- Born: 1984 (age 41–42) Stockport, England
- Occupation: Playwright
- Known for: Jess and Joe Forever, Out of Water
- Parent(s): Robert Cooper; Jenny Howe

= Zoe Cooper =

British playwright

Zoe Cooper (born 1984) is a British playwright whose work has been produced by major UK theatre companies including the Royal Shakespeare Company, National Theatre, Northern Stage and Leeds Playhouse. In 2024, she was appointed Writer-in-Residence at the Royal Shakespeare Company.

== Early life and education ==
Cooper was born in 1984 and her birth was registered in Stockport, England. She is the daughter of television producer Robert Cooper and the actress Jenny Howe, known for her role as Mrs Keele in Grange Hill.

She grew up in Twickenham, London, and has described her upbringing as shaping her interest in writing about ordinary lives and relationships. She studied English literature at the University of Cambridge before completing an MPhil in playwriting at the University of Birmingham and a PhD in creative writing at Newcastle University.

== Career ==
Cooper's early work as a playwright included plays such as Nativities and Petrification, which explored contemporary relationships and everyday experiences. Her breakthrough came with Jess and Joe Forever, a play examining friendship and intimacy, which received the 2016 Offie for Most Promising Playwright and brought her wider recognition.
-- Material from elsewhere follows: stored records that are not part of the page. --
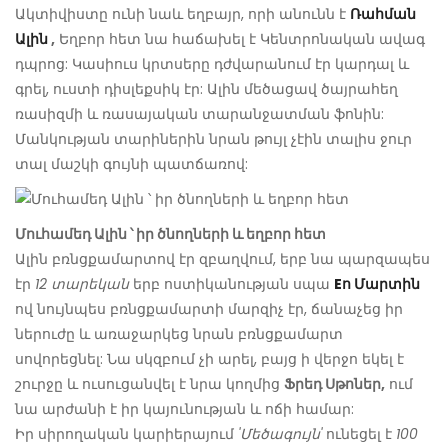
Ակտիվիստը ունի նաև եղբայր, որի անունն է
Ռահման
Ալին
,
Եղբոր հետ նա հաճախել է Կենտրոնական ավագ
դպրոց: Կասիուս կրտսերը դժվարանում էր կարդալ և
գրել, ուստի դիսլեքսիկ էր: Ալին մեծացավ ծայրահեղ
ռասիզմի և ռասայական տարանջատման ֆոնին:
Մանկության տարիներին նրան թույլ չէին տալիս ջուր
տալ մաշկի գույնի պատճառով:
Մուհամեդ Ալին ՝ իր ծնողների և եղբոր հետ
Ալին բռնցքամարտով էր զբաղվում, երբ նա պարզապես
էր
12 տարեկան
երբ ոստիկանության սպա
Eո Մարտին
ով նույնպես բռնցքամարտի մարզիչ էր, ճանաչեց իր
ներուժը և առաջարկեց նրան բռնցքամարտ
սովորեցնել: Նա սկզբում չի արել, բայց ի վերջո եկել է
շուրջը և ուսուցանվել է նրա կողմից
Ֆրեդ Սթոներ,
ում
նա արժանի է իր կայունության և ոճի համար:
Իր սիրողական կարիերայում
'Մեծագույն'
ունեցել է
100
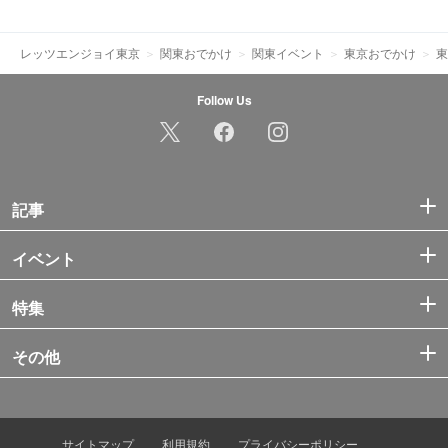
レッツエンジョイ東京
関東おでかけ
関東イベント
東京おでかけ
東
Follow Us
記事
イベント
特集
その他
サイトマップ
利用規約
プライバシーポリシー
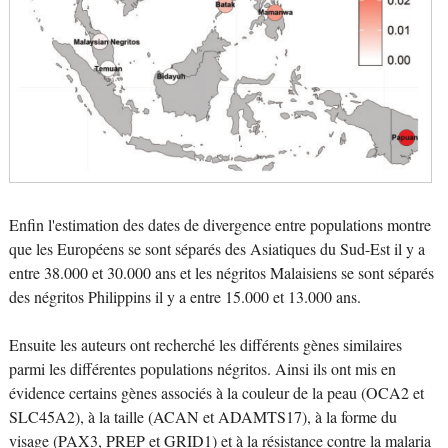
Enfin l'estimation des dates de divergence entre populations montre
que les Européens se sont séparés des Asiatiques du Sud-Est il y a
entre 38.000 et 30.000 ans et les négritos Malaisiens se sont séparés
des négritos Philippins il y a entre 15.000 et 13.000 ans.
Ensuite les auteurs ont recherché les différents gènes similaires
parmi les différentes populations négritos. Ainsi ils ont mis en
évidence certains gènes associés à la couleur de la peau (OCA2 et
SLC45A2), à la taille (ACAN et ADAMTS17), à la forme du
visage (PAX3, PREP et GRID1) et à la résistance contre la malaria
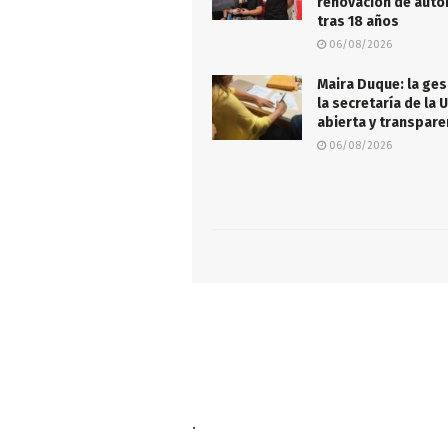
renovación de auto
tras 18 años
06/08/2026
Maira Duque: la ges
la secretaría de la 
abierta y transpare
06/08/2026
.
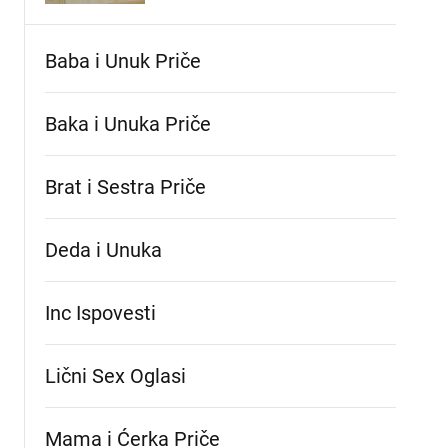
Baba i Unuk Priče
Baka i Unuka Pričе
Brat i Sestra Priče
Deda i Unuka
Inc Ispovesti
Lični Sex Oglasi
Mama i Ćerka Priče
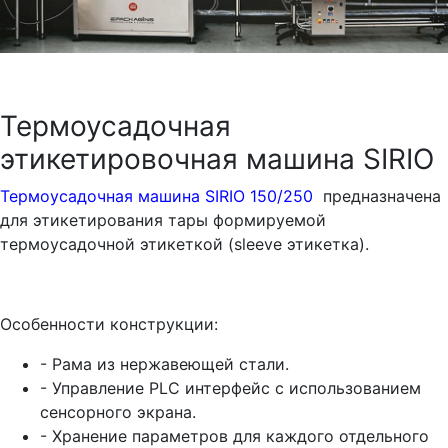
Термоусадочная
этикетировочная машина SIRIO
Термоусадочная машина SIRIO 150/250
предназначена
для этикетирования тары формируемой
термоусадочной этикеткой (sleeve этикетка).
Особенности конструкции:
- Рама из нержавеющей стали.
- Управление PLC интерфейс с использованием
сенсорного экрана.
- Хранение параметров для каждого отдельного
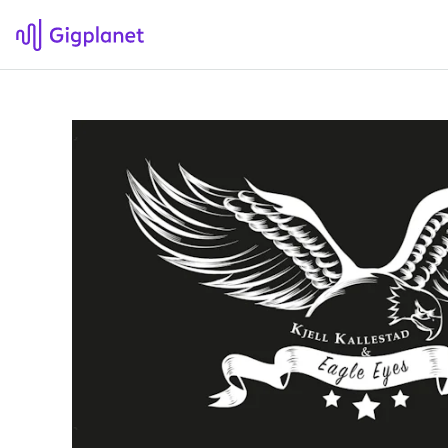
Gigplanet
F
Om Gigplanet
Hv
Artikler
Sø
H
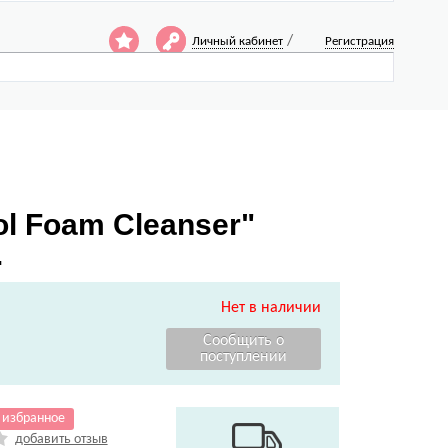
/
Личный кабинет
Регистрация
l Foam Cleanser"
.
Нет в наличии
 избранное
добавить отзыв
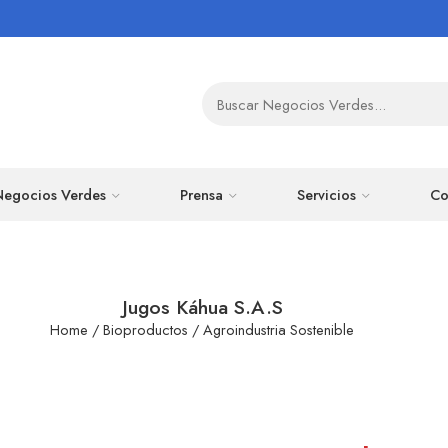
Negocios Verdes
Prensa
Servicios
Co
Jugos Káhua S.A.S
Home
/
Bioproductos
/
Agroindustria Sostenible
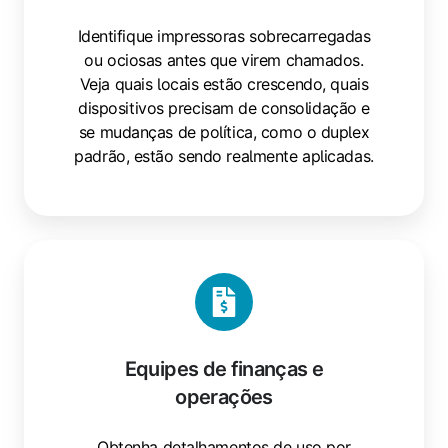
Identifique impressoras sobrecarregadas
ou ociosas antes que virem chamados.
Veja quais locais estão crescendo, quais
dispositivos precisam de consolidação e
se mudanças de política, como o duplex
padrão, estão sendo realmente aplicadas.
Equipes de finanças e
operações
Obtenha detalhamentos de uso por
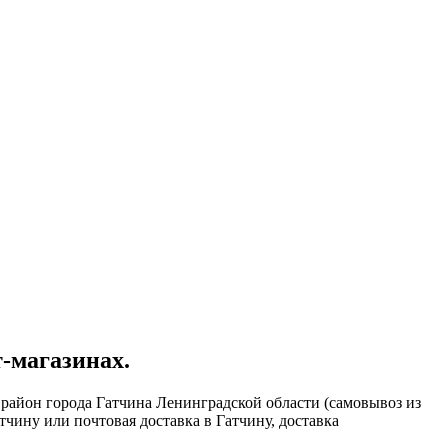
-магазинах.
район города Гатчина Ленинградской области (самовывоз из
тчину или почтовая доставка в Гатчину, доставка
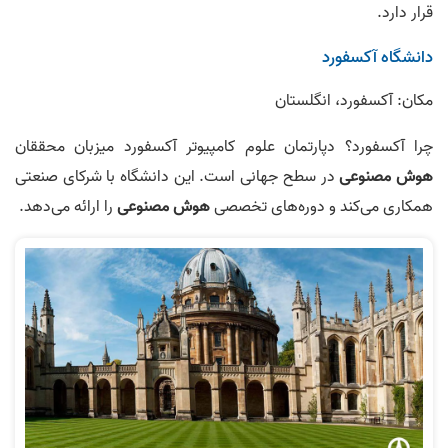
قرار دارد.
دانشگاه آکسفورد
مکان: آکسفورد، انگلستان
چرا آکسفورد؟ دپارتمان علوم کامپیوتر آکسفورد میزبان محققان
هوش مصنوعی
در سطح جهانی است. این دانشگاه با شرکای صنعتی
همکاری می‌کند و دوره‌های تخصصی
هوش مصنوعی
را ارائه می‌دهد.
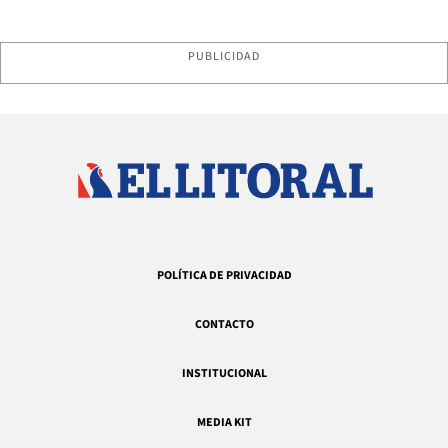
PUBLICIDAD
POLÍTICA DE PRIVACIDAD
CONTACTO
INSTITUCIONAL
MEDIA KIT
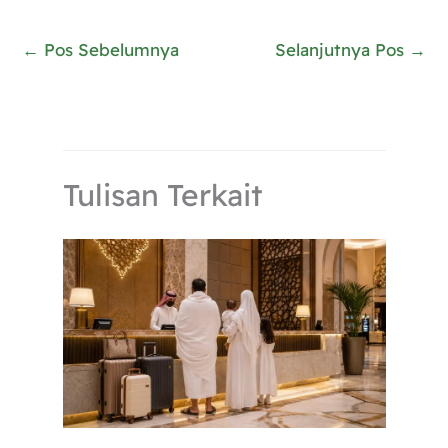
←
Pos Sebelumnya
Selanjutnya Pos
→
Tulisan Terkait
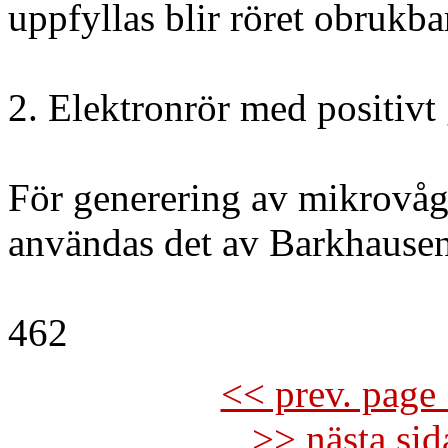
uppfyllas blir röret obrukba
2. Elektronrör med positivt 
För generering av mikrovåg
användas det av Barkhause
462
<< prev. page 
>> nästa si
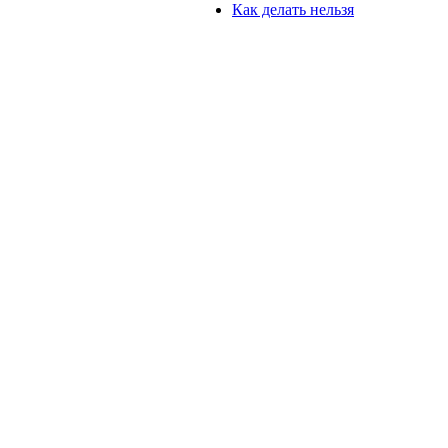
Как делать нельзя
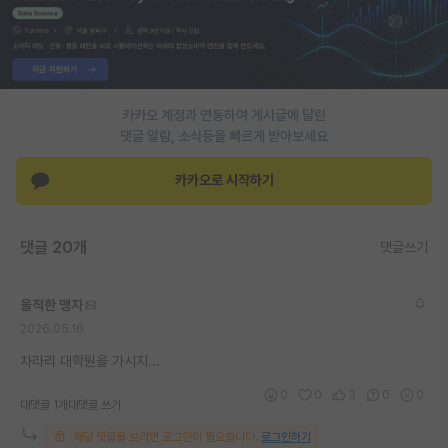
재팬라운지 🌸
카카오 계정과 연동하여 게시글에 달린
댓글 알람, 소식등을 빠르게 받아보세요
카카오로 시작하기
댓글 20개
댓글쓰기
울적한 맹자
2026.05.16
차라리 대학원을 가시지...
0
0
3
0
0
대댓글 1개
대댓글 쓰기
해당 댓글을 보려면 로그인이 필요합니다.
로그인하기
She subsequently developed Out of Water, which was shortlisted for the Susan Smith Blackburn Prize, further establishing her reputation as a playwright of contemporary drama.

Alongside her writing, Cooper has worked in dramaturgy and literary management and has taught playwriting at Newcastle University. Her work often focuses on personal relationships, identity and the complexities of modern life, drawing on her own experiences and observations.

In 2024, she was appointed Writer-in-Residence at the Royal Shakespeare Company, a role supporting the development of new writing for the stage. In the same year, Cooper's version of Northanger Abbey, inspired by the Austen novel, opened at the Orange Tree Theatre and toured to Bolton Octagon, TBTL and SJT, and her adaptation of David Almond’s novel A Song For Ella Grey opened at Northern Stage, before also touring.

== Personal life ==
Cooper is based in Newcastle upon Tyne. She has described herself as a queer woman.